Sentimental Value

     Getting ready to move has been forcing me to evaluate each and every belonging I possess.  It's a strange process deciding what is necessary and what can, and perhaps should, be done without.  In sorting I have come upon a strange (large) pile of objects that is not necessary, but sentimental.  These are the items I have avoided going through because in sorting them I must decide what experiences in my life are so important that I wish to continue holding on to the special little knick-knack that visually holds the memory for me.  The pile cannot be taken care of quickly because each and every object demands a reliving of the memory it holds.  After going through the pile last week, I came to the last object, placing it in the "keep" pile only to realize that the space where the "throw away" pile should be on the floor beside me was empty.  I hadn't found a single item I was willing to part with.

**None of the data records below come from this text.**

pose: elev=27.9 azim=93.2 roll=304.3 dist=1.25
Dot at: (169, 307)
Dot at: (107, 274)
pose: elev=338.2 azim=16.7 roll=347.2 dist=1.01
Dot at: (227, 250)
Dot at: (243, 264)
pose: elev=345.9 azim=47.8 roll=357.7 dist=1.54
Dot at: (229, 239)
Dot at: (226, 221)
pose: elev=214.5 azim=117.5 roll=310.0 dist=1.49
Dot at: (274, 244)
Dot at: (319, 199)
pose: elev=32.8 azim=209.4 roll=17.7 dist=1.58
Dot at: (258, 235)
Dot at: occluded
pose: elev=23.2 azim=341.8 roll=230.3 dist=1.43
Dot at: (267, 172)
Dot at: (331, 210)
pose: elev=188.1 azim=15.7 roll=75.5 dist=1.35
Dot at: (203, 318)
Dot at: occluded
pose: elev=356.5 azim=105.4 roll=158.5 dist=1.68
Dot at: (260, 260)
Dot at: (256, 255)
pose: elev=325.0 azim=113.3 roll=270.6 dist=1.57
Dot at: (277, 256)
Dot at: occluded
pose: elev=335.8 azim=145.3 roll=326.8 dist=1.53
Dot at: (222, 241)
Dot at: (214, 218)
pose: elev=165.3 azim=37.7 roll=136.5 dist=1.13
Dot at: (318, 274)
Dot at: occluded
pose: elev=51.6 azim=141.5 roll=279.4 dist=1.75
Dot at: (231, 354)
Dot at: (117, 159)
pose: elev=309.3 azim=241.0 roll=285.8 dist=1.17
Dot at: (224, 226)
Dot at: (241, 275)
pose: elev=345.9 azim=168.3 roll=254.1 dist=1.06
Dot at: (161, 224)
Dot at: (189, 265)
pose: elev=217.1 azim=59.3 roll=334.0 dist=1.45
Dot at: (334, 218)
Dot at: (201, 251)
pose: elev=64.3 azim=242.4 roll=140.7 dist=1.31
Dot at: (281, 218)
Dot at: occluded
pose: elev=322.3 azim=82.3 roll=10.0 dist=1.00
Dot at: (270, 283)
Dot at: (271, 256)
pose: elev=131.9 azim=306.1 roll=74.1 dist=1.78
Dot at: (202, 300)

 Giving up sentimental objects has always been a difficult task for me.  It's not that I worry that the memory will be forgotten if the sentimental object is thrown out.  My worry is simply that the memory will never again be called to mind if the object is discarded.  In saving the pile I feel comforted knowing that eventually a new time in my life will come when I will be forced to forge back into the pile to revisit my memories and make new decisions about what is valuable.  I know I won't go through the pile again until this time.  I never do.  Will I save everything again next time?  Perhaps going through the pile is itself an important journey as you remember the experiences that have brought you to this place and carry those things (both physically and internally) with you onto new places.